Il braque ses gros yeux de Minotaure pleins de reproche et d’une infinie souffrance sur son cousin. Ce n’était pas l’idée de Berko de venir sur l’île Verbov. Ce n’était pas l’idée de Berko de s’acharner sur l’affaire Lasker alors qu’on leur a dit de laisser tomber, ce n’était pas l’idée de Berko de se réfugier de honte dans une taule bon marché de l’Untershtot où de mystérieux junkies se voient recruter par la déesse des échecs.

— Bon shabbat à toi, Sussmann, conclut Berko, jetant sa massue à l’arrière de la voiture de Landsman.

Quand elle touche le sol, les ressorts des sièges-baquets tintent comme des cloches.

— Agréable shabbat à vous aussi, inspecteur, répond Sussmann.

Les autres Yids font écho à leurs salutations, un peu hésitants. Puis ils se détournent et retournent à leurs navettes sur un point délicat de la cachérisation ou de l’effacement du VIN, le numéro d’immatriculation des véhicules.
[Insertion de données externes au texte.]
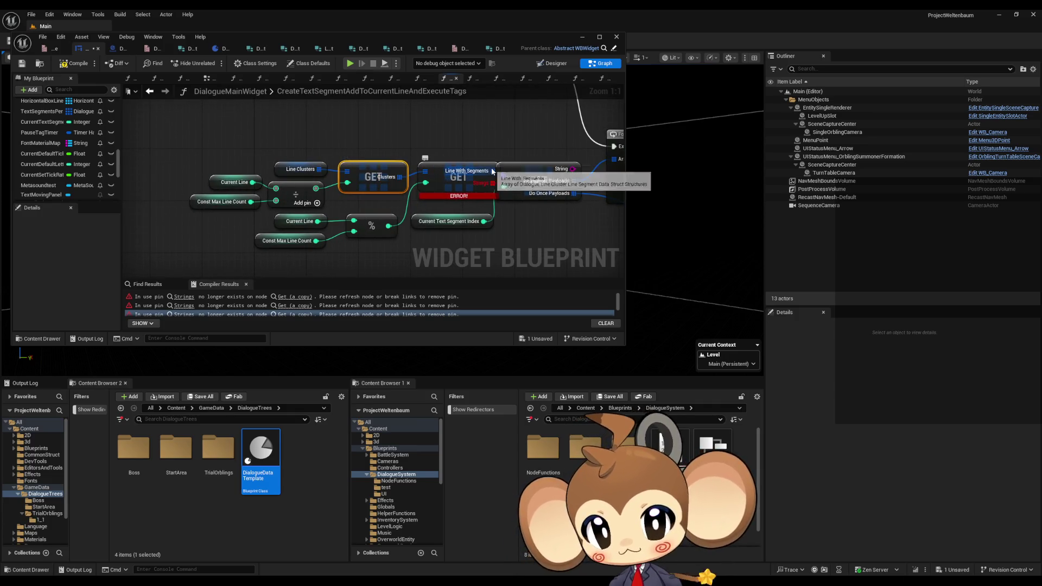
pyautogui.click(80, 60)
Une fois remonté dans l’auto, Berko claque la portière en disant :

— Je déteste faire ça.

Ils descendent la 225e Avenue ; tous les visages se tournent pour regarder le Juif indien dans la Chevrolet bleue.

— Voilà ce que c’est que de poser des questions indiscrètes, lâche amèrement Berko. Un jour, Meyer, je le jure, je vais tester ma massue sur toi !
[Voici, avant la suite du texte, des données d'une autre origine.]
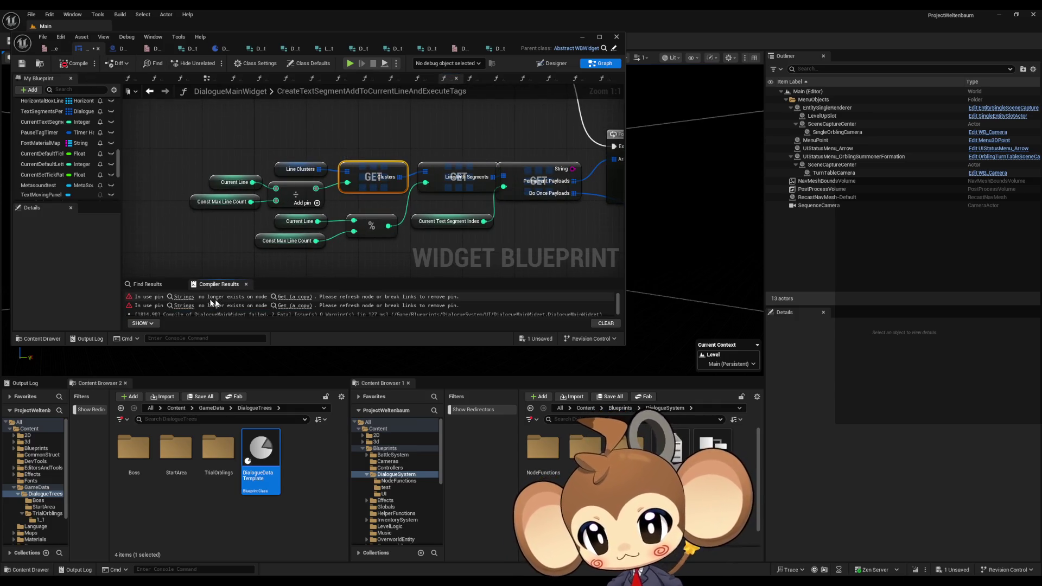
pyautogui.click(181, 300)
— Peut-être que tu devrais, dit Landsman. Peut-être que ça me servirait de thérapie…

Roulant au pas sur l’avenue, ils se dirigent vers le magasin d’Itzik Zimbalist. Cours et culs-de-sac, logements pour familles néo-Ukrainiennes monoparentales et appartements en copropriété, constructions de bardeaux à toit pentu peintes dans des couleurs sombres et bâties à la limite des terrains. Les maisons jouent des coudes et des épaules à la manière des chapeaux noirs dans une synagogue.

— Pas une seule pancarte À VENDRE, observe Landsman. Du linge sur tous les étendages. Toutes les autres sectes ont dû remballer leurs torahs et leurs boîtes à chapeaux. Le Harkavy est à moitié une ville fantôme. Mais pas les verbovers ! Ou ils sont inconscients de la rétrocession, ou ils savent une chose que nous ignorons…

— Ce sont des verbovers, lui rappelle Berko. Tu paries quoi ?

— Tu veux dire que le rebbè a monté une combine ? Des permis de travail pour tout le monde…

Landsman considère cette éventualité. Il sait, bien sûr, qu’une organisation criminelle telle que la bande des verbovers ne peut prospérer sans les services dévoués de commis et de lobbyistes secrets, ni sans graisser régulièrement la patte au gouvernement. Les verbovers, avec leur compréhension talmudiste des systèmes, leurs poches sans fond et le visage impénétrable qu’ils offrent au monde extérieur, ont brisé ou truqué nombre de dispositifs de contrôle. Mais l’élaboration d’un moyen de harponner l’ensemble des services de l’immigration comme un distributeur de Coca-Cola avec un dollar au bout d’une ficelle ?

— Personne n’a autant de poids, reprend Landsman. Pas même le rebbè verbover.

Berko baisse la tête et lève à demi les épaules, comme pour ne rien dire de plus de peur de déchaîner de terribles forces : fléaux, plaies et tornades saintes.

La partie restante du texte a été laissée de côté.